US comic artist Spiegelman wins French prize

The 2011 edition of the four-day Angouleme festival drew 200,000 visitors to the southwestern French town.

ANGOULEME:
US comic book artist Art Spiegelman won the top prize for his craft at France’s Angouleme world comic strip festival.

Spiegelman, 62, is best known as the creator of Maus, an animal fable of his Jewish father’s experience in the Holocaust. “Considering my poor skills, I’m looking a little like President Obama receiving the Nobel Peace prize,” Spiegelman told the festival by telephone from the United States, calling the award “an incredible honour.”

A leading figure in the underground US comic book movement of the 1970s and ‘80s, Spiegelman shook up the industry with his 1986 publication of Maus, or mouse in German. In the comic strip, which was translated into 20 languages and based on hours of interviews with his father Vladek, Hitler and the Germans are depicted as cats and the Holocaust victims as mice. The animal depictions eerily echo Nazi propaganda that portrayed Polish people as pigs and Jews as mice or rats.

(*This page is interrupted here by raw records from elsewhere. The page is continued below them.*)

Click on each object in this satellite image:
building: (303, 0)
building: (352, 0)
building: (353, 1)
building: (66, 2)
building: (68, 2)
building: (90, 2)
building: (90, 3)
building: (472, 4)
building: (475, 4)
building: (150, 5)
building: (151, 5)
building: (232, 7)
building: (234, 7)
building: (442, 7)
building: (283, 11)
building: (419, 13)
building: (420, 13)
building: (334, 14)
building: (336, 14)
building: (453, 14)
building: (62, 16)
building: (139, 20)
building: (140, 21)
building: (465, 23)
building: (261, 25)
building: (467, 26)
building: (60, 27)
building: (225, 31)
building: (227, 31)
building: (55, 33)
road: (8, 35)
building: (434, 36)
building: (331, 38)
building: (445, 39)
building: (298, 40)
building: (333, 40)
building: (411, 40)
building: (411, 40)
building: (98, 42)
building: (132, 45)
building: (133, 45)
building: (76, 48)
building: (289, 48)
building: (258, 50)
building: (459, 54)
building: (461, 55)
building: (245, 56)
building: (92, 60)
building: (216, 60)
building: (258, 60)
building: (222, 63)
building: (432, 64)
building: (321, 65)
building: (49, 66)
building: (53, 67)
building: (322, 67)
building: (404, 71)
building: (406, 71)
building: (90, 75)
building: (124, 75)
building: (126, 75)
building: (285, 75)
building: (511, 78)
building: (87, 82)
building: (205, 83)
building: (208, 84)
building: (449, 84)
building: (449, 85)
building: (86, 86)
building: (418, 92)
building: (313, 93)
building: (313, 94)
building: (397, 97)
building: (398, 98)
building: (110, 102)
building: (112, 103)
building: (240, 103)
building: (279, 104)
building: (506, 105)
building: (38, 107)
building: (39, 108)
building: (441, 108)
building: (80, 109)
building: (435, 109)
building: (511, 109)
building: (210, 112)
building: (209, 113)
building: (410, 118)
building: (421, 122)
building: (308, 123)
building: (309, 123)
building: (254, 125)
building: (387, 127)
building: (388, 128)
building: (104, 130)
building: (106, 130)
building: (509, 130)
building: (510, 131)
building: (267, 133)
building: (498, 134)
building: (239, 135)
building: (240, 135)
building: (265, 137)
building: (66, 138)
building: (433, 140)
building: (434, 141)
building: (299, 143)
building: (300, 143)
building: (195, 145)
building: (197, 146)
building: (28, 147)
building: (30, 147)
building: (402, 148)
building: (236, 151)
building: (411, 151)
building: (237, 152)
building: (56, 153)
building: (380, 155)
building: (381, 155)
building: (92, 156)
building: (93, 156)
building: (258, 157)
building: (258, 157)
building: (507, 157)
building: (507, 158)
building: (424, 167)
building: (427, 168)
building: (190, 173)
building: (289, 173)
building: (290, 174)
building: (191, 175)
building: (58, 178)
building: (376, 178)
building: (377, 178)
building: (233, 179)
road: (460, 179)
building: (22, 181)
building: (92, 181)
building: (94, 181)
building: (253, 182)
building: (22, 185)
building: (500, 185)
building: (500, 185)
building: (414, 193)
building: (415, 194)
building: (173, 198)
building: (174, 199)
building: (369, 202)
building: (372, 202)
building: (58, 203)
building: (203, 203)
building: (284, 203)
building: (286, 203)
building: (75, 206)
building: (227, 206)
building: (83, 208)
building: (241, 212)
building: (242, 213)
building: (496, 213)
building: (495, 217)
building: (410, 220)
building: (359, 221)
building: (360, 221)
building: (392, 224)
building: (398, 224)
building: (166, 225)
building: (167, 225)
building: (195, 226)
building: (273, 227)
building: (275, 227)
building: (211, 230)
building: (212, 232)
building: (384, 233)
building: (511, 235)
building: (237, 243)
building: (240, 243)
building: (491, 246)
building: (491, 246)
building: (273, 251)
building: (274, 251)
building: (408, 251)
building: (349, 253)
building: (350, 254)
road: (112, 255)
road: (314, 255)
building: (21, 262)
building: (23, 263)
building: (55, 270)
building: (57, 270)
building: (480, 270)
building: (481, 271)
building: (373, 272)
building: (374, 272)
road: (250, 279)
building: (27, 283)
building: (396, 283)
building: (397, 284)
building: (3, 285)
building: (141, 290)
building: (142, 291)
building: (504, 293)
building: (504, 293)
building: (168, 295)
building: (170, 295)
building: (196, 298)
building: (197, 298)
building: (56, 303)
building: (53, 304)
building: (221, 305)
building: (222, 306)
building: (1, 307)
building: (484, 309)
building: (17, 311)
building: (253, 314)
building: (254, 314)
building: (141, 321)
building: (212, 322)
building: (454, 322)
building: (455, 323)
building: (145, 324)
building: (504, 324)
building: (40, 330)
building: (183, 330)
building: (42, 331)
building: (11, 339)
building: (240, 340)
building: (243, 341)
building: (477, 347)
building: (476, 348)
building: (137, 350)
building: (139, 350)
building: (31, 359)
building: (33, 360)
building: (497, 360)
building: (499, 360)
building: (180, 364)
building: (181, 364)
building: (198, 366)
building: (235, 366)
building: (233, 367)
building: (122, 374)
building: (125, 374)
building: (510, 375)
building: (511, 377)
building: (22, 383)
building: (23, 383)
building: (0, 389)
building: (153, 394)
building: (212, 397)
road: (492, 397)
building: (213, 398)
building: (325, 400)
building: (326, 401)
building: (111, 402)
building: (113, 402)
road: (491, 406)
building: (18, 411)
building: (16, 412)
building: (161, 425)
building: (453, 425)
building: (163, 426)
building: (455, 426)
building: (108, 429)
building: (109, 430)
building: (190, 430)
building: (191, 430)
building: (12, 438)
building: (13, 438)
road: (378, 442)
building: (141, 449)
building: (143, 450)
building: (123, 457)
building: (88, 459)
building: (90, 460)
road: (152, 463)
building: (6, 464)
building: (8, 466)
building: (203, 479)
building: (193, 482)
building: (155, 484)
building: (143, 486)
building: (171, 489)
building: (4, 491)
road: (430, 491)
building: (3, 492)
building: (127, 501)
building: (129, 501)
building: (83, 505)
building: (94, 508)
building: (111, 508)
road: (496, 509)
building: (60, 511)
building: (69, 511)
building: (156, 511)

Maus also marked the first time a comic strip attracted so much critical attention, starring in a major 1991 exhibition in the Museum of Modern Art, in New York and a year later, won a special Pulitzer prize.


Spiegelman was born in Sweden but lives in New York and is the artistic director for The New Yorker. His September 24, 2001 cover for the prestigious New York magazine — coming just after the September 11 attacks — remains one of the decade’s most powerful political cartoons.

The Angouleme festival’s prize for best comic strip album was awarded on Sunday to 35-year-old Italian artist Manuele Fior, for his Five Thousand Kilometres Per Second. Two other Americans, David Mazzucchelli and Joe Sacco, and two Japanese artists, Naoki Urasawa and Osamu Tezeuka, also won awards.

The 2011 edition of the four-day Angouleme festival drew 200,000 visitors to the southwestern French town.

Published in The Express Tribune, February 1st,  2011.